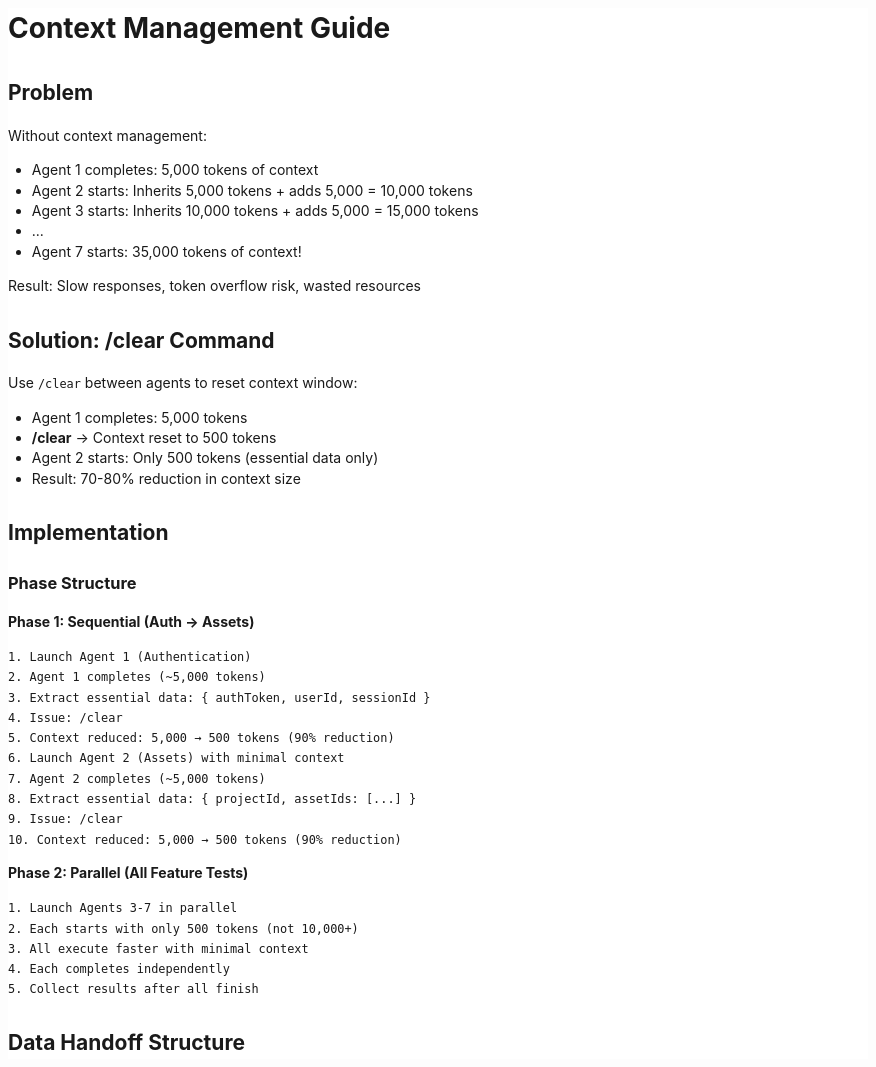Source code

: # Context Management Guide

## Problem

Without context management:

- Agent 1 completes: 5,000 tokens of context
- Agent 2 starts: Inherits 5,000 tokens + adds 5,000 = 10,000 tokens
- Agent 3 starts: Inherits 10,000 tokens + adds 5,000 = 15,000 tokens
- ...
- Agent 7 starts: 35,000 tokens of context!

Result: Slow responses, token overflow risk, wasted resources

## Solution: /clear Command

Use `/clear` between agents to reset context window:

- Agent 1 completes: 5,000 tokens
- **/clear** → Context reset to 500 tokens
- Agent 2 starts: Only 500 tokens (essential data only)
- Result: 70-80% reduction in context size

## Implementation

### Phase Structure

**Phase 1: Sequential (Auth → Assets)**

```
1. Launch Agent 1 (Authentication)
2. Agent 1 completes (~5,000 tokens)
3. Extract essential data: { authToken, userId, sessionId }
4. Issue: /clear
5. Context reduced: 5,000 → 500 tokens (90% reduction)
6. Launch Agent 2 (Assets) with minimal context
7. Agent 2 completes (~5,000 tokens)
8. Extract essential data: { projectId, assetIds: [...] }
9. Issue: /clear
10. Context reduced: 5,000 → 500 tokens (90% reduction)
```

**Phase 2: Parallel (All Feature Tests)**

```
1. Launch Agents 3-7 in parallel
2. Each starts with only 500 tokens (not 10,000+)
3. All execute faster with minimal context
4. Each completes independently
5. Collect results after all finish
```

## Data Handoff Structure
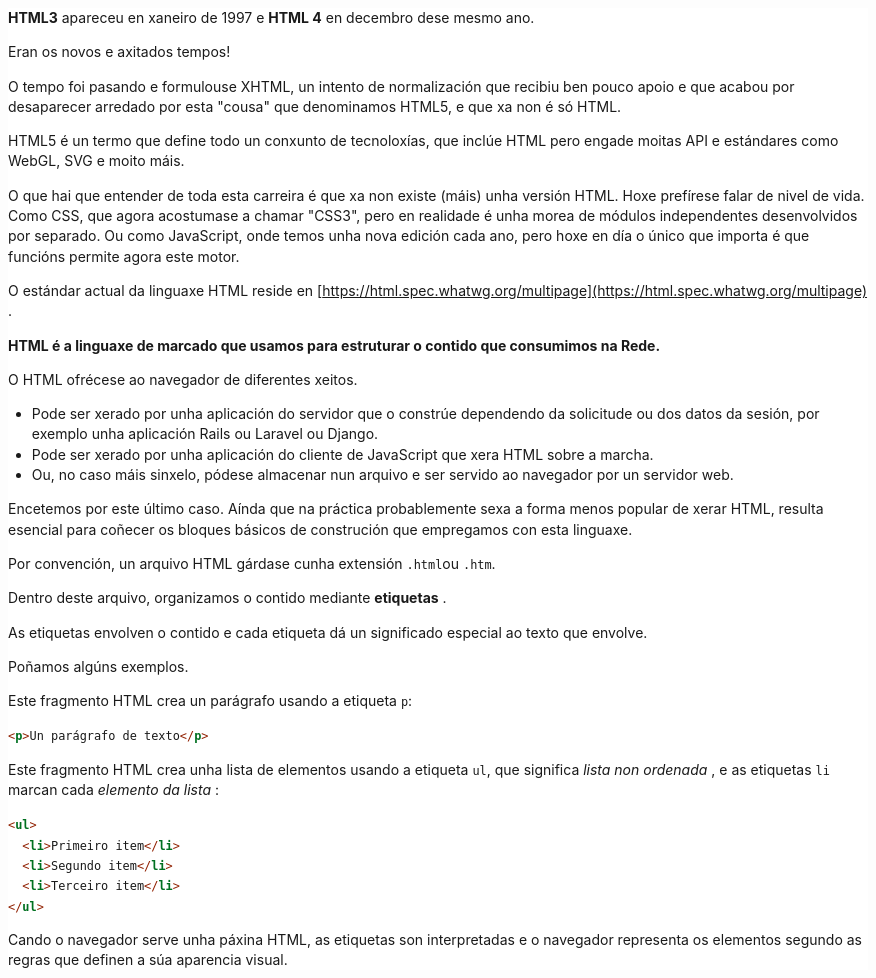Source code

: **HTML3** apareceu en xaneiro de 1997 e **HTML 4** en decembro dese mesmo ano.

Eran os novos e axitados tempos!

O tempo foi pasando e formulouse XHTML, un intento de normalización que recibiu ben pouco apoio e que acabou por desaparecer arredado por esta "cousa" que denominamos HTML5, e que xa non é só HTML.

HTML5 é un termo que define todo un conxunto de tecnoloxías, que inclúe HTML pero engade moitas API e estándares como WebGL, SVG e moito máis.

O que hai que entender de toda esta carreira é que xa non existe (máis) unha versión HTML. Hoxe prefírese falar de nivel de vida. Como CSS, que agora acostumase a chamar "CSS3", pero en realidade é unha morea de módulos independentes desenvolvidos por separado. Ou como JavaScript, onde temos unha nova edición cada ano, pero hoxe en día o único que importa é que funcións permite agora este motor.

O estándar actual da linguaxe HTML reside en [https://html.spec.whatwg.org/multipage](https://html.spec.whatwg.org/multipage) .

**HTML é a linguaxe de marcado que usamos para estruturar o contido que consumimos na Rede.**

O HTML ofrécese ao navegador de diferentes xeitos.

- Pode ser xerado por unha aplicación do servidor que o constrúe dependendo da solicitude ou dos datos da sesión, por exemplo unha aplicación Rails ou Laravel ou Django.
- Pode ser xerado por unha aplicación do cliente de JavaScript que xera HTML sobre a marcha.
- Ou, no caso máis sinxelo, pódese almacenar nun arquivo e ser servido ao navegador por un servidor web.

Encetemos por este último caso. Aínda que na práctica probablemente sexa a forma menos popular de xerar HTML, resulta esencial para coñecer os bloques básicos de construción que empregamos con esta linguaxe.

Por convención, un arquivo HTML gárdase cunha extensión `.html`ou `.htm`.

Dentro deste arquivo, organizamos o contido mediante **etiquetas** .

As etiquetas envolven o contido e cada etiqueta dá un significado especial ao texto que envolve.

Poñamos algúns exemplos.

Este fragmento HTML crea un parágrafo usando a etiqueta `p`:

```html
<p>Un parágrafo de texto</p>
```

Este fragmento HTML crea unha lista de elementos usando a etiqueta `ul`, que significa _lista non ordenada_ , e as etiquetas `li` marcan cada _elemento da lista_ :

```html
<ul>
  <li>Primeiro item</li>
  <li>Segundo item</li>
  <li>Terceiro item</li>
</ul>
```

Cando o navegador serve unha páxina HTML, as etiquetas son interpretadas e o navegador representa os elementos segundo as regras que definen a súa aparencia visual.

- [How to complete this task]: The count of lines above that contain "máis" is all that should be given.

- [The answer]: 3